Пеппуччо сделал много хороших фильмов, которые затрагивают очень глубинные слои жизни человека. Взять хотя бы «Малену» (2000) – сколько разных пластов и смыслов заключено в этом фильме…
– А ведь с этим фильмом ты выдвигался на «Оскар»…
– Да. Это было в 2001 году. Знаешь, этот фильм мне очень дорог и помимо «Оскара», ведь в нем поднимается важнейшая и довольно непростая проблема – отношение к женщине, женская участь. Конечно, это всего лишь фильм, но знаем ли мы, как часто в прошлом, да и в настоящем, общество унижало женщину? Такое бывает слишком часто. Особенно в Италии, где женщину осуждали и безжалостно преследовали, где она всегда находилось на ступень ниже мужчины. У нас общество маскулистов. Мне неприятно об этом думать. В фильме Пепуччо я применил свои математические знания и построил несколько арпеджио и пассажей так, чтобы они вызывали в уме мысль о глупых социальных клише, в то время как главная тема звучит свободно и сделана совершенно в другом ключе. Быть может, она устремлена к некой утопии или по крайней мере куда-то, где мне по душе.

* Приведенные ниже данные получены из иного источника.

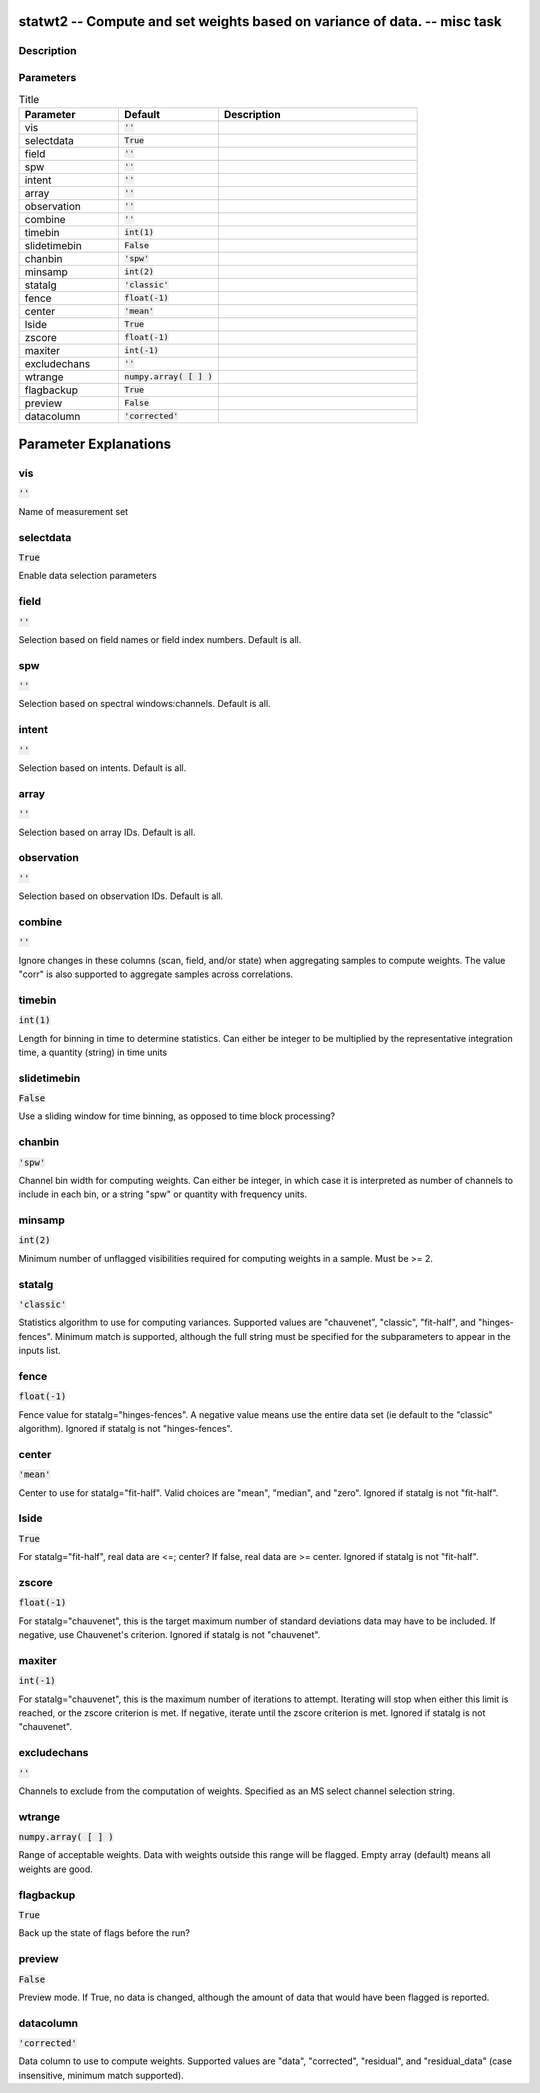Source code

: statwt2 -- Compute and set weights based on variance of data. -- misc task
=======================================

Description
---------------------------------------



Parameters
---------------------------------------

.. list-table:: Title
   :widths: 25 25 50 
   :header-rows: 1
   
   * - Parameter
     - Default
     - Description
   * - vis
     - :code:`''`
     - 
   * - selectdata
     - :code:`True`
     - 
   * - field
     - :code:`''`
     - 
   * - spw
     - :code:`''`
     - 
   * - intent
     - :code:`''`
     - 
   * - array
     - :code:`''`
     - 
   * - observation
     - :code:`''`
     - 
   * - combine
     - :code:`''`
     - 
   * - timebin
     - :code:`int(1)`
     - 
   * - slidetimebin
     - :code:`False`
     - 
   * - chanbin
     - :code:`'spw'`
     - 
   * - minsamp
     - :code:`int(2)`
     - 
   * - statalg
     - :code:`'classic'`
     - 
   * - fence
     - :code:`float(-1)`
     - 
   * - center
     - :code:`'mean'`
     - 
   * - lside
     - :code:`True`
     - 
   * - zscore
     - :code:`float(-1)`
     - 
   * - maxiter
     - :code:`int(-1)`
     - 
   * - excludechans
     - :code:`''`
     - 
   * - wtrange
     - :code:`numpy.array( [  ] )`
     - 
   * - flagbackup
     - :code:`True`
     - 
   * - preview
     - :code:`False`
     - 
   * - datacolumn
     - :code:`'corrected'`
     - 


Parameter Explanations
=======================================



vis
---------------------------------------

:code:`''`

Name of measurement set


selectdata
---------------------------------------

:code:`True`

Enable data selection parameters


field
---------------------------------------

:code:`''`

Selection based on field names or field index numbers. Default is all.


spw
---------------------------------------

:code:`''`

Selection based on spectral windows:channels. Default is all.


intent
---------------------------------------

:code:`''`

Selection based on intents. Default is all.


array
---------------------------------------

:code:`''`

Selection based on array IDs. Default is all.


observation
---------------------------------------

:code:`''`

Selection based on observation IDs. Default is all.


combine
---------------------------------------

:code:`''`

Ignore changes in these columns (scan, field, and/or state) when aggregating samples to compute weights. The value "corr" is also supported to aggregate samples across correlations.


timebin
---------------------------------------

:code:`int(1)`

Length for binning in time to determine statistics. Can either be integer to be multiplied by the representative integration time, a quantity (string) in time units


slidetimebin
---------------------------------------

:code:`False`

Use a sliding window for time binning, as opposed to time block processing?


chanbin
---------------------------------------

:code:`'spw'`

Channel bin width for computing weights. Can either be integer, in which case it is interpreted as number of channels to include in each bin, or a string "spw" or quantity with frequency units.


minsamp
---------------------------------------

:code:`int(2)`

Minimum number of unflagged visibilities required for computing weights in a sample. Must be >= 2.


statalg
---------------------------------------

:code:`'classic'`

Statistics algorithm to use for computing variances. Supported values are "chauvenet", "classic", "fit-half", and "hinges-fences". Minimum match is supported, although the full string must be specified for the subparameters to appear in the inputs list.


fence
---------------------------------------

:code:`float(-1)`

Fence value for statalg="hinges-fences". A negative value means use the entire data set (ie default to the "classic" algorithm). Ignored if statalg is not "hinges-fences".


center
---------------------------------------

:code:`'mean'`

Center to use for statalg="fit-half". Valid choices are "mean", "median", and "zero". Ignored if statalg is not "fit-half".


lside
---------------------------------------

:code:`True`

For statalg="fit-half", real data are <=; center? If false, real data are >= center. Ignored if statalg is not "fit-half".


zscore
---------------------------------------

:code:`float(-1)`

For statalg="chauvenet", this is the target maximum number of standard deviations data may have to be included. If negative, use Chauvenet\'s criterion. Ignored if statalg is not "chauvenet".


maxiter
---------------------------------------

:code:`int(-1)`

For statalg="chauvenet", this is the maximum number of iterations to attempt. Iterating will stop when either this limit is reached, or the zscore criterion is met. If negative, iterate until the zscore criterion is met. Ignored if statalg is not "chauvenet".


excludechans
---------------------------------------

:code:`''`

Channels to exclude from the computation of weights. Specified as an MS select channel selection string.


wtrange
---------------------------------------

:code:`numpy.array( [  ] )`

Range of acceptable weights. Data with weights outside this range will be flagged. Empty array (default) means all weights are good.


flagbackup
---------------------------------------

:code:`True`

Back up the state of flags before the run?


preview
---------------------------------------

:code:`False`

Preview mode. If True, no data is changed, although the amount of data that would have been flagged is reported.


datacolumn
---------------------------------------

:code:`'corrected'`

Data column to use to compute weights. Supported values are "data", "corrected", "residual", and "residual_data" (case insensitive, minimum match supported).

– «Новый кинотеатр “Парадизо”» (1988) – ваш первый совместный фильм. Как вы познакомились?
– Меня пригласил Франко Кристальди, он очень хотел, чтобы я написал музыку к фильму, который он продюсировал. Я был на тот момент очень занят и уже приступил к работе над «Старым Гринго» (1989) Луиса Пуэнсо с Джейн Фондой, Грегори Пеком и Джимми Смиттом в главных ролях. Так что я ответил отказом. Он продолжал настаивать, и к концу разговора я даже разозлился. Потом он перезвонил и сообщил, что выслал мне сценарий. «Ты прочти сначала, а потом отказывайся!» Я прочел, потому что Кристальди был моим добрым другом и мы немало работали вместе. Когда я закончил читать последнюю сцену, когда в кинотеатре герой смотрит вырезанные поцелуи, я уже знал, что не смогу отказаться.

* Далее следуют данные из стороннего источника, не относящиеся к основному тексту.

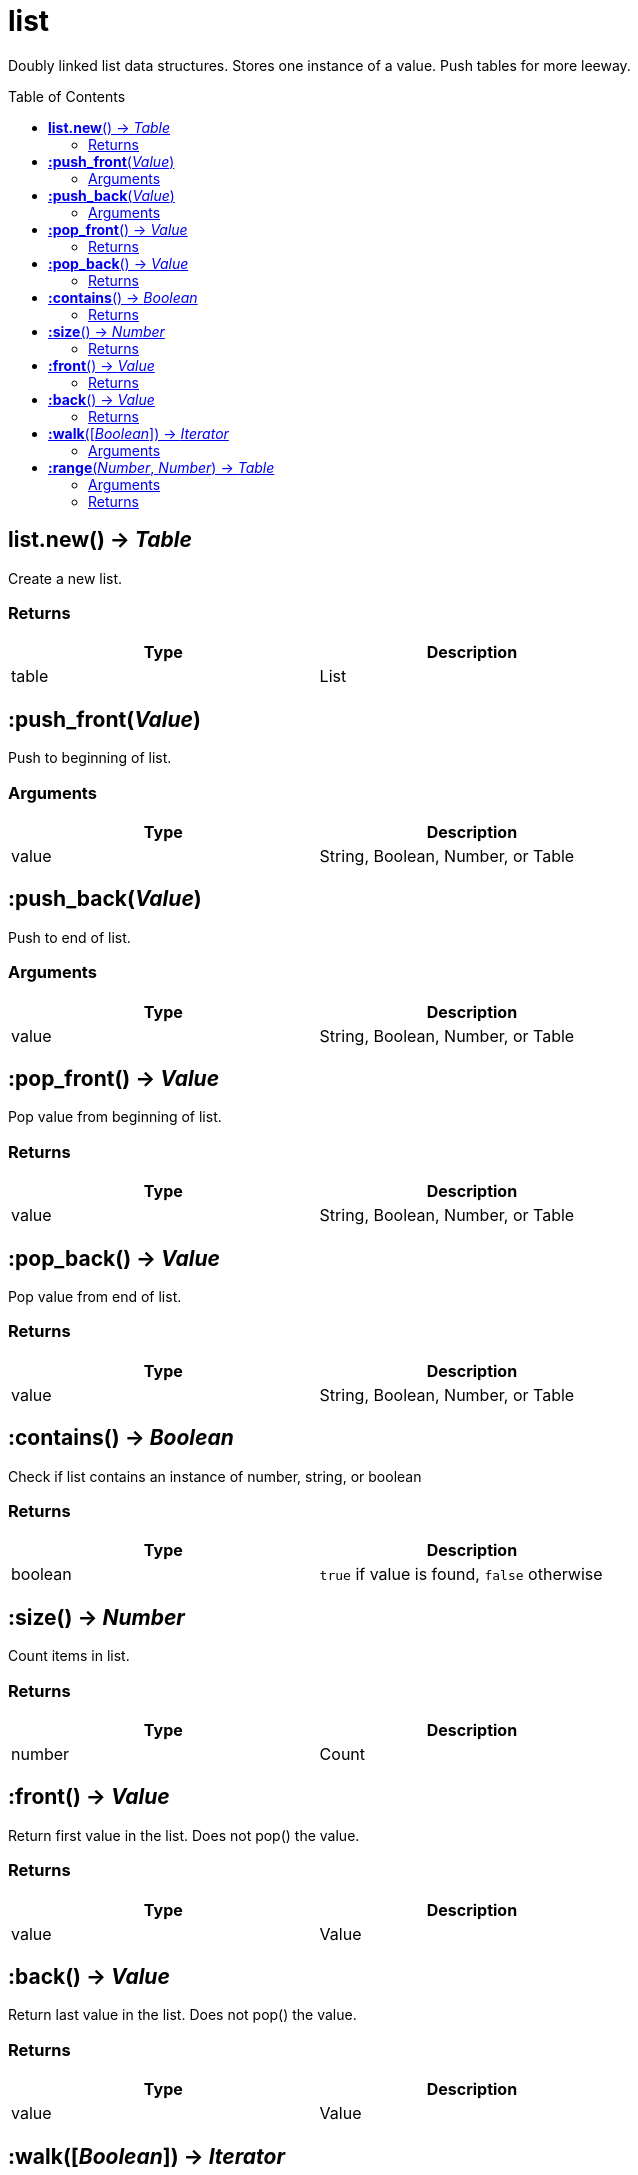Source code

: = list
:toc:
:toc-placement!:

Doubly linked list data structures. Stores one instance of a value. Push tables for more leeway.

toc::[]

== *list.new*() -> _Table_
Create a new list.

=== Returns
[options="header",width="72%"]
|===
|Type |Description
|table |List
|===


== *:push_front*(_Value_)
Push to beginning of list.

=== Arguments
[options="header",width="72%"]
|===
|Type |Description
|value |String, Boolean, Number, or Table
|===

== *:push_back*(_Value_)
Push to end of list.

=== Arguments
[options="header",width="72%"]
|===
|Type |Description
|value |String, Boolean, Number, or Table
|===

== *:pop_front*() -> _Value_
Pop value from beginning of list.

=== Returns
[options="header",width="72%"]
|===
|Type |Description
|value |String, Boolean, Number, or Table
|===

== *:pop_back*() -> _Value_
Pop value from end of list.

=== Returns
[options="header",width="72%"]
|===
|Type |Description
|value |String, Boolean, Number, or Table
|===

== *:contains*() -> _Boolean_
Check if list contains an instance of number, string, or boolean

=== Returns
[options="header",width="72%"]
|===
|Type |Description
|boolean |`true` if value is found, `false` otherwise
|===

== *:size*() -> _Number_
Count items in list.

=== Returns
[options="header",width="72%"]
|===
|Type |Description
|number |Count
|===

== *:front*() -> _Value_
Return first value in the list. Does not pop() the value.

=== Returns
[options="header",width="72%"]
|===
|Type |Description
|value |Value
|===

== *:back*() -> _Value_
Return last value in the list. Does not pop() the value.

=== Returns
[options="header",width="72%"]
|===
|Type |Description
|value |Value
|===

== *:walk*([_Boolean_]) -> _Iterator_
Iterate over list.

=== Arguments
[options="header",width="72%"]
|===
|Type |Description
|boolean |if `false`, does a reverse iteration
|===

== *:range*(_Number_, _Number_) -> _Table_
Return a table for ranged iteration.

=== Arguments
[options="header",width="72%"]
|===
|Type |Description
|number |Index start
|number |Index end
|===

=== Returns
[options="header",width="72%"]
|===
|Type |Description
|table |Table with values
|===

Я разорвал контракт на «Старого Гринго» и принялся за работу. Так вот бывает в жизни – иногда случается что-то непредусмотренное, нежданная встреча может все перевернуть. Нужно только набраться смелости и ступить на этот путь. Сцена с поцелуями запала мне в душу еще на уровне сценария. Когда же я увидел ее на экране, я еще раз убедился в огромном таланте этого режиссера. Рассказать историю кино через сцены поцелуев, вырезанных из фильмов сельским священником, показалось мне чем-то невероятным – это потрясающая идея. Не понимаю, почему он попросил Кристальди связаться со мной, видимо, сам Пепуччо слишком робок. Я довольно быстро написал главную тему, тему «Кинотеатра “Парадизо”».